Yaz risked a bare hand and removed Taproot’s needle from her collar. The thing had been weighing on her more heavily with each passing day. She tied a strand of her own hair around it and held it suspended. Slowly it found its own direction. She gave it a flick and rolled the hair between finger and thumb. The needle spun, slowed, and returned to the same direction: east and ever so slightly north.

“We could follow this,” she said. “We’ll be tracking backwards a little way, and I’ve no idea if the place is close enough for us to reach before . . . And when we get there, even if there’s a way in, it’s another city under the ice. There may well not be anything to eat there.”

“There might be fungi.” Thurin raised his head. “But you’d need stars for warmth and water.”

“There’s just as much chance of finding a sea whichever direction we go,” Quina said.

Maya grimaced. “Basically none.”

“Taproot wants to suck us into a war with Seus.” Erris shook his head. “You.” He corrected himself. “He wants to suck you into a war. He had generations in which he ignored me. And Seus is dangerous. Very dangerous.”

“More dangerous than starvation on the ice?” Thurin asked.

“Fair point.” Erris pursed his lips. “But his reach is long. I doubt Arges is his only recruit, and he probably has horrors like the Watcher in all of the Missing’s cities.”

“Anyone for continuing south?” Yaz asked.

Nobody answered.

“We’ll follow the needle tomorrow then.” It felt like defeat, like taking direction from someone else, handing over her quest for the green lands. But it had to be done. They’d run out of food and they’d run out of choices.

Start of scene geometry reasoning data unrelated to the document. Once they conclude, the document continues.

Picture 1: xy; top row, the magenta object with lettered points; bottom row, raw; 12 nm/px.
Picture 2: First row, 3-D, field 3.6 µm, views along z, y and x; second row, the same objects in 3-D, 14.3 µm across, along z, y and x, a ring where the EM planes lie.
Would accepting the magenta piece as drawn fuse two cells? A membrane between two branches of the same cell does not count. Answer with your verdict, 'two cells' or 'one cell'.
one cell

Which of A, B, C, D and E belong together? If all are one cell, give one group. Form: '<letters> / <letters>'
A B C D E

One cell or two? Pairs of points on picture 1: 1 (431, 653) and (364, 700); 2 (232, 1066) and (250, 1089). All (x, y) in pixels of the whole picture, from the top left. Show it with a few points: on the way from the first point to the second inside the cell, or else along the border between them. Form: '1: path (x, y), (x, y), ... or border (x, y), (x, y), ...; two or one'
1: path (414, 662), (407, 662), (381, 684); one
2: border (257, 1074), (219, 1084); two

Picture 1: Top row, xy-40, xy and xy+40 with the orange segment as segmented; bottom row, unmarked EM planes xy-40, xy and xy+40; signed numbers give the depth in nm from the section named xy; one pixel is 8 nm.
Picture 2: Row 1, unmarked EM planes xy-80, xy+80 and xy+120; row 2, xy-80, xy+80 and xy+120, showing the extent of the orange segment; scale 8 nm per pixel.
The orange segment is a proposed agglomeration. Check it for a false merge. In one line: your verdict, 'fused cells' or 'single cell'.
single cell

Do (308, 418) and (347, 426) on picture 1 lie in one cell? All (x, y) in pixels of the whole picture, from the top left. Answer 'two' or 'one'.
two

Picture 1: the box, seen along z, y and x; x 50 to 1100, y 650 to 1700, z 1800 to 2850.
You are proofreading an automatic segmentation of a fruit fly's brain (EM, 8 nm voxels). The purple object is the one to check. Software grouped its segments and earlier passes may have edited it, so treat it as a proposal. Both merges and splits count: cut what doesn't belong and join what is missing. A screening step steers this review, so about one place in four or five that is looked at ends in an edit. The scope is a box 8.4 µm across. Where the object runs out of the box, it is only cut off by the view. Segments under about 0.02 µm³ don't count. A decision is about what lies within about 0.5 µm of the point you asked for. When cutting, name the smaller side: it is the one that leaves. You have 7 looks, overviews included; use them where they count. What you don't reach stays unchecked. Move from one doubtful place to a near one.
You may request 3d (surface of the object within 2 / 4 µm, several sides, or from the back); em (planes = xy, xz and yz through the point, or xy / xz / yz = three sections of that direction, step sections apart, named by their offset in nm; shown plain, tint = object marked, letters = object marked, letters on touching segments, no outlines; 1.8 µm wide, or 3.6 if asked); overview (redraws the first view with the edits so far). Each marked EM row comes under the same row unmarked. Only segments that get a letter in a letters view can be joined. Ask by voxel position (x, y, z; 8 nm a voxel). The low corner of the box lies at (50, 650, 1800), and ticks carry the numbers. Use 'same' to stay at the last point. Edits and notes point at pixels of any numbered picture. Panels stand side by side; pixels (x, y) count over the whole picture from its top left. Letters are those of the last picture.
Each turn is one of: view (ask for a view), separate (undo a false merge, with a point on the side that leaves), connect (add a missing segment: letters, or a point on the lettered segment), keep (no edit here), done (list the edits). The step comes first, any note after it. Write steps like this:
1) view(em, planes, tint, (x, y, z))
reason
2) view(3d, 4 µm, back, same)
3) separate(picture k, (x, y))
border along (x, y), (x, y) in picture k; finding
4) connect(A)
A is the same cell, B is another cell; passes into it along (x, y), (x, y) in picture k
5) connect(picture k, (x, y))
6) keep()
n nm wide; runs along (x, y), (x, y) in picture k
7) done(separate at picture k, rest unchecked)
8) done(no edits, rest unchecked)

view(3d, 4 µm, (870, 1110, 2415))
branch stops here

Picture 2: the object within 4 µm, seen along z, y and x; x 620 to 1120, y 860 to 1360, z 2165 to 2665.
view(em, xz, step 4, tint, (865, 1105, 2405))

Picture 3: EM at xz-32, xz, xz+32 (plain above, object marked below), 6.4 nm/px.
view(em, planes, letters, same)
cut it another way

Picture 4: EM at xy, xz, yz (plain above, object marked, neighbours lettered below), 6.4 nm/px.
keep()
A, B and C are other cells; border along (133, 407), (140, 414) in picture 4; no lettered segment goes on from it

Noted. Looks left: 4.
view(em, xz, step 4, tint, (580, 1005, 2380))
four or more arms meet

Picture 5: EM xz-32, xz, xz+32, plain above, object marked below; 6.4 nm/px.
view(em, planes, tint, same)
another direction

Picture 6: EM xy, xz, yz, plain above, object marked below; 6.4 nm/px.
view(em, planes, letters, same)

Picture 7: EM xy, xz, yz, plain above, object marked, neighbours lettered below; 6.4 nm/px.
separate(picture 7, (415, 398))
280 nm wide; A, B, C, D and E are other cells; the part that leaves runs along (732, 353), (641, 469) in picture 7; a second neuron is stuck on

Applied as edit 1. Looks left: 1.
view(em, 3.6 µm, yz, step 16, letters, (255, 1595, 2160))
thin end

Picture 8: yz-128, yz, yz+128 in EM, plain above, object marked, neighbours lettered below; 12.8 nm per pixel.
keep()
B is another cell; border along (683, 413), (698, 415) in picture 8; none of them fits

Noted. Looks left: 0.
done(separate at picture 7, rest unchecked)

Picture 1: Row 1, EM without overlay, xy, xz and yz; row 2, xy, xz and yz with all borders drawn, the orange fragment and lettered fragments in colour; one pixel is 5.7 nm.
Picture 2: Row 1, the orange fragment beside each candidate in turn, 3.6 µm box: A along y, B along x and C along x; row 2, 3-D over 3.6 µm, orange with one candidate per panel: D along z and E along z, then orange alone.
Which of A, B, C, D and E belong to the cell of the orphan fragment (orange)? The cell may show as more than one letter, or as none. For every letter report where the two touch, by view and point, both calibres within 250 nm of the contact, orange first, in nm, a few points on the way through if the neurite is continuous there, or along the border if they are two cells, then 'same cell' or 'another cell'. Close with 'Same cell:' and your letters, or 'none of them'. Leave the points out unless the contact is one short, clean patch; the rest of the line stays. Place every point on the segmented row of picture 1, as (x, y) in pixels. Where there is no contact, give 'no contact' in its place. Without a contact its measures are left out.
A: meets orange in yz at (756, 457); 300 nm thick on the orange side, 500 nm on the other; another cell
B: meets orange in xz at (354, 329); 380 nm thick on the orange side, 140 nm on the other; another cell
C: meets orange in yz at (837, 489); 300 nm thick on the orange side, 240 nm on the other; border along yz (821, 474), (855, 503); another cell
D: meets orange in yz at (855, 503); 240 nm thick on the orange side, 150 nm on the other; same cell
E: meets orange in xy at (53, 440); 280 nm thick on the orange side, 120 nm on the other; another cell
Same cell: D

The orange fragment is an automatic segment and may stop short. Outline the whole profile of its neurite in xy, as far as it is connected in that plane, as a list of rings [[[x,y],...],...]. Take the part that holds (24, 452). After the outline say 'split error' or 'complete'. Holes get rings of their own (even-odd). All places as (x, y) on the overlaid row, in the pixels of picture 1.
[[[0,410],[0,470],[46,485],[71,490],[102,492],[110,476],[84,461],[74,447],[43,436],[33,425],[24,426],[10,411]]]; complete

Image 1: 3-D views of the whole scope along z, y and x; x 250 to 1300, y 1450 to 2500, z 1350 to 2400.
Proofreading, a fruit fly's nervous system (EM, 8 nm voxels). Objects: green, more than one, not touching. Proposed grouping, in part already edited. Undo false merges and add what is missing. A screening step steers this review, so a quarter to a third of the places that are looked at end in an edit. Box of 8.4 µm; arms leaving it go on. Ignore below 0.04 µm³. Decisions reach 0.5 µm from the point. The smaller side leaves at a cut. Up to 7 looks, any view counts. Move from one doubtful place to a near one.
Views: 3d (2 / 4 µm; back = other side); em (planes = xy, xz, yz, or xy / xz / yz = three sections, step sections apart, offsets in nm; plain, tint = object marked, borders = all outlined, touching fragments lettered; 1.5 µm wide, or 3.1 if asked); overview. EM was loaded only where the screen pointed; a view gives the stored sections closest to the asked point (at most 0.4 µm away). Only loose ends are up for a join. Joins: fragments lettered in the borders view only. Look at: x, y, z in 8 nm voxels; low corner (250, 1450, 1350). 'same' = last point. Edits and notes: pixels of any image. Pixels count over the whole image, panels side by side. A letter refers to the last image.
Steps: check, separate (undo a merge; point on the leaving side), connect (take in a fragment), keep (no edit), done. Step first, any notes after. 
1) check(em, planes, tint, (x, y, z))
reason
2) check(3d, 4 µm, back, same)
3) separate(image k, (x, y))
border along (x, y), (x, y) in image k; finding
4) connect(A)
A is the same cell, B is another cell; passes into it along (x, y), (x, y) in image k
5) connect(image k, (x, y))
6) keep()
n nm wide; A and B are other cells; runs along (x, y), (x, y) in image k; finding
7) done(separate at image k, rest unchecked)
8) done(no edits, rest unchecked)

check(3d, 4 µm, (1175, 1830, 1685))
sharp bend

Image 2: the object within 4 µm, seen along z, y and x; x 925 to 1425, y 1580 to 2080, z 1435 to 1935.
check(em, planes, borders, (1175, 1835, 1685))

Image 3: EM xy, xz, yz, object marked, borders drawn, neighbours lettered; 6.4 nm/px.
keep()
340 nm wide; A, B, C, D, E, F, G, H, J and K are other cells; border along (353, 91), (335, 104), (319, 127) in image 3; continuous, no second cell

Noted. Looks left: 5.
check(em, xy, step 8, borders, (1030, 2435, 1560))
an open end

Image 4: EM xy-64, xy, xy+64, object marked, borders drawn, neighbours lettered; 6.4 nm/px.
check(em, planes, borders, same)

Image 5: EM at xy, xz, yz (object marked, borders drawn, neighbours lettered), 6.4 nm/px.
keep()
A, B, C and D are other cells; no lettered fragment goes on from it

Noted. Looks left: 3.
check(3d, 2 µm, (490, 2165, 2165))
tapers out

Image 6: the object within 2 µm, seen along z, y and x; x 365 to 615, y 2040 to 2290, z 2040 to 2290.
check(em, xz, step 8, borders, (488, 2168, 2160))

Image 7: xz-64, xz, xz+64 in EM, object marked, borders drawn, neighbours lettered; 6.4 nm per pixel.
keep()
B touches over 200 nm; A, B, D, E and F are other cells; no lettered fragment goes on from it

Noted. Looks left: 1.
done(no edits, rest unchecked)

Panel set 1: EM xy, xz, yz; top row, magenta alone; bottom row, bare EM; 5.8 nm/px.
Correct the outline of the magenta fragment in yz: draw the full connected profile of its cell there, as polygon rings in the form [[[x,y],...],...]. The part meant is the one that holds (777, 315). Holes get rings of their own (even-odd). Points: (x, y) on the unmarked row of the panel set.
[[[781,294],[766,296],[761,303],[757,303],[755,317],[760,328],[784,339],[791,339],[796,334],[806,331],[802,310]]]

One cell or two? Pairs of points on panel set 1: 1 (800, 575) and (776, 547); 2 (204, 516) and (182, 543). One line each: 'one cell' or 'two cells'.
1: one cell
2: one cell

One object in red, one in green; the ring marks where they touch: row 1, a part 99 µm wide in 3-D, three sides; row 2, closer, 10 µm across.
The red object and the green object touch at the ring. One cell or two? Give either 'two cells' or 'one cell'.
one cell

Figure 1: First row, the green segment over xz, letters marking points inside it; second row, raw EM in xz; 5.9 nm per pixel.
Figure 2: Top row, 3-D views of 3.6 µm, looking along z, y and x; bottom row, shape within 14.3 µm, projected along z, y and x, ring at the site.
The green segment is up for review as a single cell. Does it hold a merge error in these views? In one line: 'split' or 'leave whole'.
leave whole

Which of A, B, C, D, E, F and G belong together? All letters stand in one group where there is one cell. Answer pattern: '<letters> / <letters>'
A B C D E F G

In the night Yaz’s fitful sleep, broken by hunger, came to a sudden stop when she realized that the whole shelter was glowing green. Her eyes opened wide but it took several moments before she understood what she was looking at. The semitranslucent ice of the roof and walls shone with a curious shifting light, the green deepening from that of new leaves to a vibrant emerald. The light was coming from outside. From the sky.

“Aurora,” said Erris softly.

“The dragons’ tails.” Yaz sat up. She wanted to go outside as she always did with her parents when the dragons flew. But it would let their heat escape.

Thurin sat up too, the wonder on his face revealed by the shifting light. “I thought you were joking about this . . .” He reached up and a large section of the ice above them became almost as clear as air. The aurora stretched halfway across the sky, veils of light writhing slowly, as if a million tons of stardust were sifting down through cracks in the sky.

They lay back and watched together. Beside them Quina and Maya slept on. Neither of them would have welcomed being woken to see what for them was a regular occurrence.

“If we don’t . . .” Thurin sighed. “Well, I’m glad to have seen this. Whatever happens to us I’m glad this happened first.”

“I’ve never seen this with my own eyes,” Erris said, his head close to Yaz’s. “The coming of the ice wasn’t the only change I missed. Good to know that after however many thousand years it’s been I can still find new things.”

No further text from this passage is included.